WORK TO BE COMPLETED » Keep the images out and set the listing below down word for word.

DATASET EXCERPT »
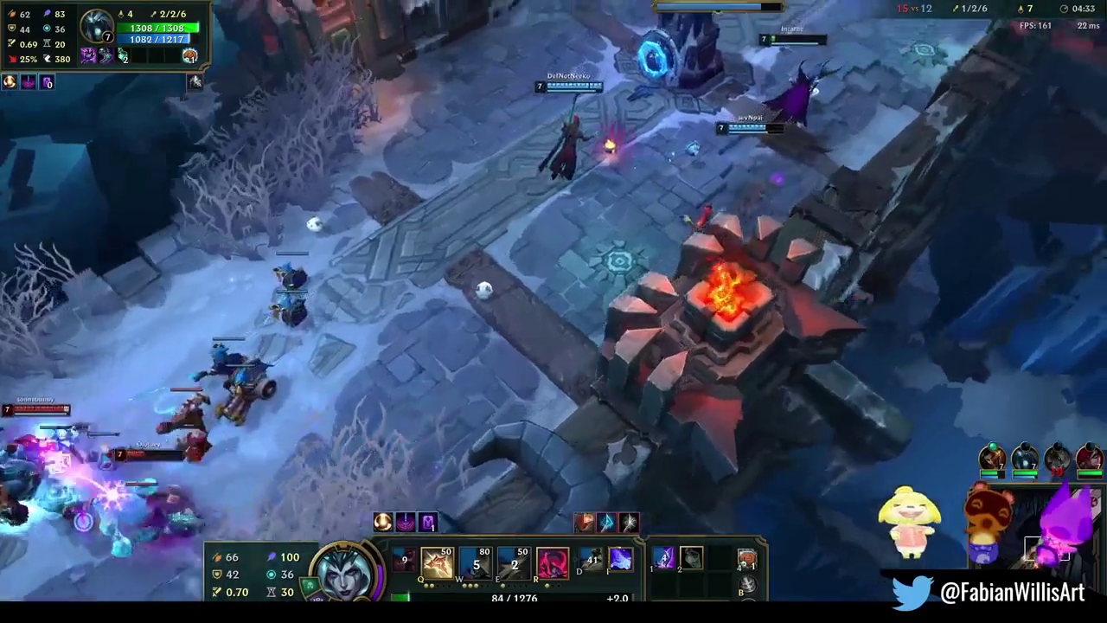
right_click(682, 96)
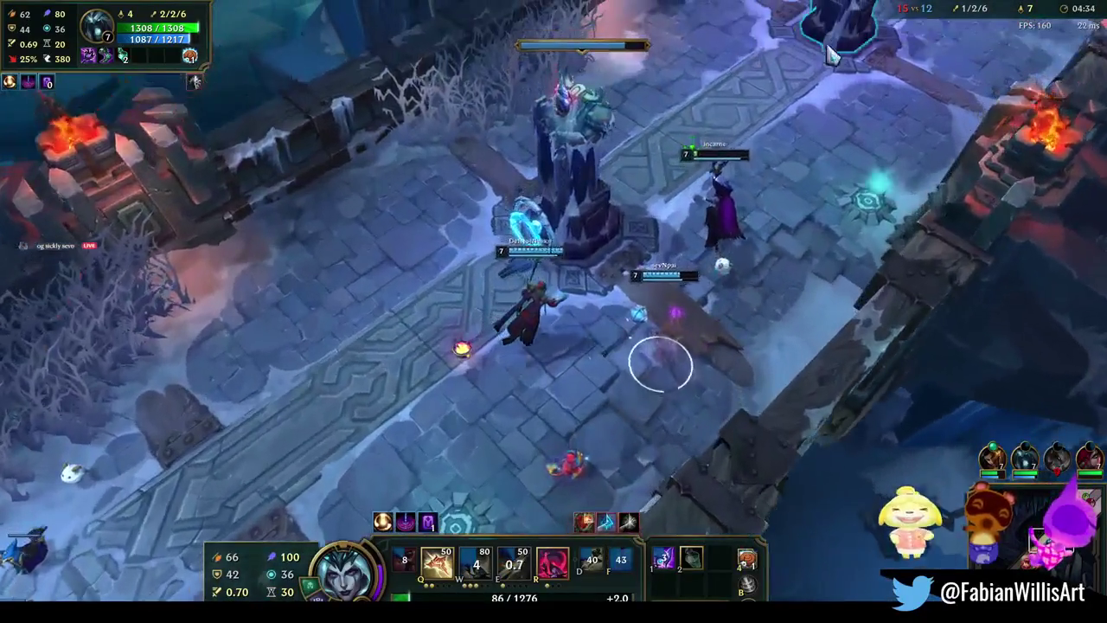
key("1")
Chase the frozen enemy, Q the minion wave, target the ultimate, then join the tower fight
right_click(740, 140)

RESULT FOR THIS EXERCISE »
right_click(682, 96)
key("1")
Chase the frozen enemy, Q the minion wave, target the ultimate, then join the tower fight
right_click(740, 140)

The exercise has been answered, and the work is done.